Too Many or Too Few? Sampling Bounds for Topological Descriptors
Brittany Terese Fasy, Maksym Makarchuk, Samuel Micka, David L. Millman
TL;DR
This work investigates how many directional topological descriptors are needed to faithfully represent geometric simplicial complexes via transforms like the persistence diagram and Euler characteristic transform. It develops lower bounds showing that some shapes inherently require a linear number of descriptors in the number of vertices, while also analyzing practical discretization strategies through extensive experiments on synthetic and real-world data. The paper combines constructive proofs with empirical studies to illustrate the trade-offs between oversampling (too many directions) and undersampling (too few directions), including a formal loss scenario where different shapes become indistinguishable under a fixed descriptor set. The findings highlight that, although theory suggests large sampling to guarantee faithfulness, in practice small, carefully chosen direction sets often suffice, with clear implications for the efficiency and reliability of topological data analysis pipelines in applications. $PHT$, $ECT$, $K$, $LLS$, $s$, $d$, and $\Delta$-based discretizations are central to the framework and results.
Abstract
Topological descriptors, such as the Euler characteristic function and the persistence diagram, have grown increasingly popular for representing complex data.

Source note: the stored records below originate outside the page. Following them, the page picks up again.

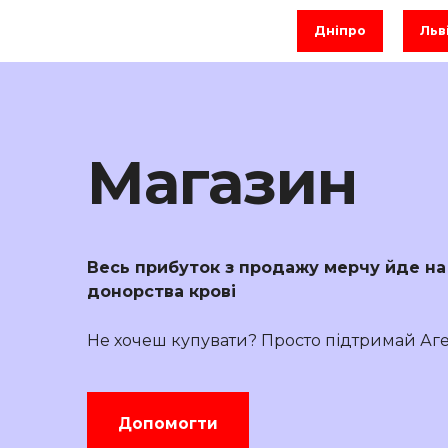
Дніпро
Льв
Магазин
Весь прибуток з продажу мерчу йде на 
донорства крові
Не хочеш купувати? Просто підтримай Аге
Допомогти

Recent work showed that a carefully chosen set of these descriptors encodes all of the geometric and topological information about a shape in R^d. In practice, epsilon nets are often used to find samples in one of two extremes. On one hand, making strong geometric assumptions about the shape allows us to choose epsilon small enough (corresponding to a high enough density sample) in order to guarantee a faithful representation, resulting in oversampling. On the other hand, if we choose a larger epsilon in order to allow faster computations, this leads to an incomplete description of the shape and a discretized transform that lacks theoretical guarantees. In this work, we investigate how many directions are really needed to represent geometric simplicial complexes, exploring both synthetic and real-world datasets. We provide constructive proofs that help establish size bounds and an experimental investigation giving insights into the consequences of over- and undersampling.